Time in his personality carried a deeply firm belief in himself, hating the detail, a not so unusual combination of great but still very dangerous leaders. He was a politician who wrote biographers who considered himself equal to the great German prince Otto von Bismarck, even becoming a humane. In 2000, he resigned as leader of the CDU. His successor, Angela Merkel, secretly selected, writes foreign press in that country, of course initially by him, pushed Helm Cohli towards an immediate public exit, warning that the CDU from here should move forward without fear, but without its “cal battle”. A year later, his wife Hannelore committed suicide. Kohl, who never forgot or forgave even a minor ignoring, withdrew from politics living a boring pension.

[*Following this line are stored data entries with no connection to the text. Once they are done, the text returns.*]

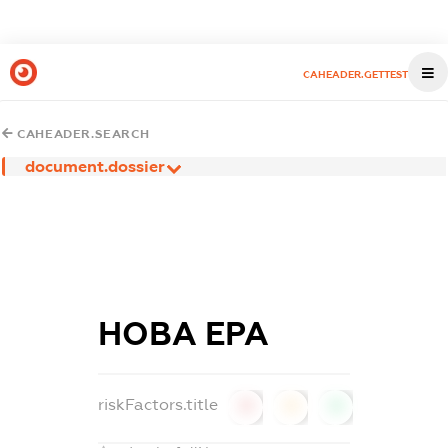
CAHEADER.GETTEST
CAHEADER.SEARCH
document.dossier
НОВА ЕРА
riskFactors.title
0
0
0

Helmus Kohl, the most talented virtuoso who has known the real European policy, would be distinguished from others for his particular sense of combining reality and passion. He finished his life, wrote close sources next to him, living a world much like what Lewis Carroll described in his children's novel “Lisa in the wonder world”. The great and good giant, Kohl, how will they remember during the humble Germans constantly accuse the small “of the East”, Angela Merkel, of her bad end, of her strength based on the principles, rules and technical means of solving problems or the very close ties she had established with other European leaders, whom Kohl had treated so carefully. “Sie macht mein Europe kaput”, “it is destroying my Europe” constantly complained. Although people around him tried hard to cure once again the fragile figure that left behind the financial scandal that was involved in shame, history remained the same as Humpty Dumpty's in strange stories in Lisa's dreams, where nothing could be remade from the beginning.